Meningkatnya penganut teetotalism membuat para pengusaha minuman keras di Inggris memperluas unit bisnis mereka dengan memproduksi minuman seperti cocktail non alkohol. Bagi para pengusaha ini, hal tersebut cukup memutar otak dan menguras energi karena harus menciptakan rasa seunik mungkin serta mengeksplorasi dan mengolah berbagai bahan alami tanpa pedoman pembuatan minuman yang jelas—tidak seperti pembuatan minuman keras yang punya pakem tertentu.
Tren teetotalism ini juga memunculkan beragam festival yang jadi sarana “uji coba” berbagai minuman non-alkohol salah satunya Mindful Drinking Festival—acara yang diikuti pula oleh produsen minuman keras.
“Kami mengadakan acara ini supaya orang yang tidak mengonsumsi minuman keras tak merasa tersisihkan. Tren teetotalism ini sesungguhnya adalah isu tentang keragaman, kesetaraan, makanan, masyarakat, dan sebagainya. Bila kita ingin menyelamatkan bisnis bar kita, maka kita harus menyiapkan lebih banyak pilihan untuk banyak orang,” kata Laura Willoughby, penggagas festival.
Fenomena anak muda berhenti minum alkohol terjadi juga di Paris, AS, dan Jepang.
Di AS, para produsen minuman alkohol berusaha menarik hati kaum teetotaler dengan memproduksi minuman kombucha dan air kelapa. Retail raksasa produsen Smirnoff melansir produk gin non-alkohol yang bisa dicampur dalam ‘cocktail sehat’.
“Orang-orang ingin minuman enak yang menyehatkan,” kata Chelsea Phillips, kepala divisi pemasaran AB InBev’s Beyond Beer kepada Wall Street Journal.
Penggagas acara Paris Cocktail Week, Thierry Daniel, berkata kepada WWD bahwa milenial paris saat ini enggan menjalani gaya hidup hedonis seperti minum minuman keras.
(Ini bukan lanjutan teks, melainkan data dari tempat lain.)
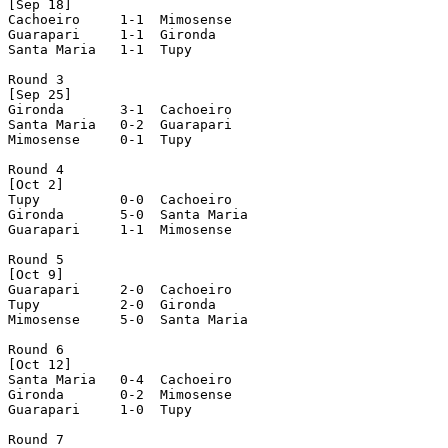
[Sep 18]

Cachoeiro     1-1  Mimosense     

Guarapari     1-1  Gironda 

Santa Maria   1-1  Tupy

Round 3

[Sep 25]

Gironda       3-1  Cachoeiro     

Santa Maria   0-2  Guarapari     

Mimosense     0-1  Tupy

Round 4

[Oct 2]

Tupy          0-0  Cachoeiro     

Gironda       5-0  Santa Maria   

Guarapari     1-1  Mimosense

Round 5

[Oct 9]

Guarapari     2-0  Cachoeiro     

Tupy          2-0  Gironda       

Mimosense     5-0  Santa Maria

Round 6

[Oct 12]

Santa Maria   0-4  Cachoeiro

Gironda       0-2  Mimosense

Guarapari     1-0  Tupy

Round 7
Mereka lebih suka menyesap minuman yang dibuat dengan citarasa tinggi dan bermanfaat bagi tubuh.
Ia juga bilang bahwa seiring waktu para bartender yang terlibat dalam Paris Cocktail Week dituntut lebih kreatif menciptakan minuman non-alkohol karena permintaan pengunjung terhadap jenis minuman tersebut terus naik.
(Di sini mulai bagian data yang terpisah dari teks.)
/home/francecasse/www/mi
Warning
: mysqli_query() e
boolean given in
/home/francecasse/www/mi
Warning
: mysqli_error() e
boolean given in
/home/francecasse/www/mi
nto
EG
“Aku ingin bisa mengontrol setiap tindakanku meskipun aku sedang berpesta,” kata Helene kepada WWD.
Sikap Helene dan anak-anak muda Perancis berbeda dengan kaum milenial di Jepang. Para pekerja muda Jepang kerap menolak ajakan minum dari atasan mereka. Ketimbang minum-minum sepulang kerja, mereka lebih suka menghabiskan waktu dengan beristirahat dan menghabiskan waktu bersama keluarga di rumah.
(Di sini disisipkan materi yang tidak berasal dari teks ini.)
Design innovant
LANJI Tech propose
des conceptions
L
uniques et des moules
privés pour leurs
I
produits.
Stephen Nagy, dosen hubungan internasional di International Christian University, Tokyo mengungkapkan bahwa tingkat penghasilan pekerja milenial Jepang yang stagnan selama dua dekade terakhir membuat mereka—khususnya pria yang telah berkeluarga—enggan bersenang-senang di luar rumah. Mereka lebih suka mengurus rumah dan mengasuh anak.